An operating agreement is an important legal document that outlines the rights and responsibilities of all members in an investment fund. It provides guidelines on key aspects like fund structure, management, profit sharing, voting rights, etc. When drafting an operating agreement, fund managers need to carefully consider issues around control, economics, exit, and resoluting disputes to protect all parties. This article will provide an example operating agreement and highlight key provisions fund sponsors should focus on.

Fund structure and purpose – Define investment scope and objectives

The operating agreement should clearly lay out the investment fund’s purpose, strategy, and scope of investments. For example, ‘The objective of XYZ Fund LP is to invest in early-stage technology companies in the software sector with high growth potential. The fund will target companies primarily in the SaaS, AI/ML, and cybersecurity spaces.’ Defining the scope sets expectations among investors and also provides guidelines for fund managers.
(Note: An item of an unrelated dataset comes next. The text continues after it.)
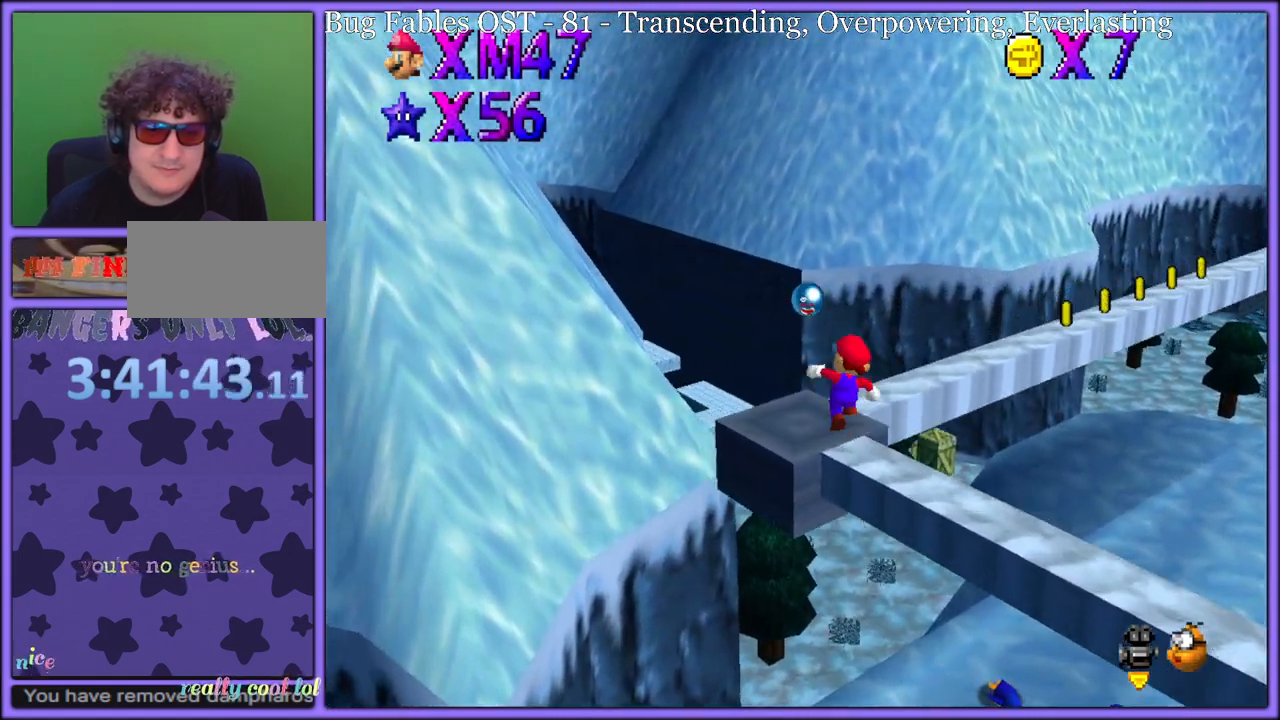
{"buttons": ["C_LEFT"], "left_stick": "up-right", "button_events": [[433, "C_LEFT", "down"]]}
Management – Specify roles and responsibilities

The operating agreement needs to designate the fund manager/general partner and outline their duties and decision-making powers. It should also mention if there is an independent advisory board or investment committee. For example, ‘John Smith, as General Partner of the fund, will source deals, evaluate investments, manage portfolio companies, and make capital calls/distributions. He will have full discretion on investment decisions, subject to approval from the Advisory Board for deals above $5 million.’

Economics – Explain fee structure and profit sharing

A detailed fee section should provide transparency on costs like management fees, carried interest, transaction fees, etc. along with payment frequency and calculations. Profit sharing/waterfall provisions will specify the distribution schedule – investors get priority return of capital, then catch-up for GP, then 80/20 split of residual profits. Having clear economics aligns incentives between LPs and GP.

Exit – Include redemption terms and liquidation process

The operating agreement should lay out the targeted fund life (e.g. 10 years), extension provisions, and investor redemption rights. It’s key to define the liquidation process detailing the distribution of assets and repayment of liabilities. Standard language includes ‘Upon termination of the Partnership, assets will be liquidated in an orderly fashion, creditors repaid, and remaining proceeds distributed to Partners per their ownership.’

Dispute resolution – Specify arbitration and governing laws

To avoid messy lawsuits, it’s prudent to agree upfront on arbitration for resolving disputes. Typical clause: ‘In case of disputes unrelated to the General Partner’s fraud/misconduct, the issue will first be submitted to JAMS arbitration center in New York City. Proceedings will be confidential under New York governing law.’ This provides a neutral process all parties are obligated to follow.

A solid operating agreement is crucial for alignment and clarity across all investment fund members. Key provisions around structure, management, economics, exit and dispute resolution should be clearly spelled out. With a well-drafted agreement, fund sponsors can prevent misunderstandings and operate smoothly for the fund’s duration.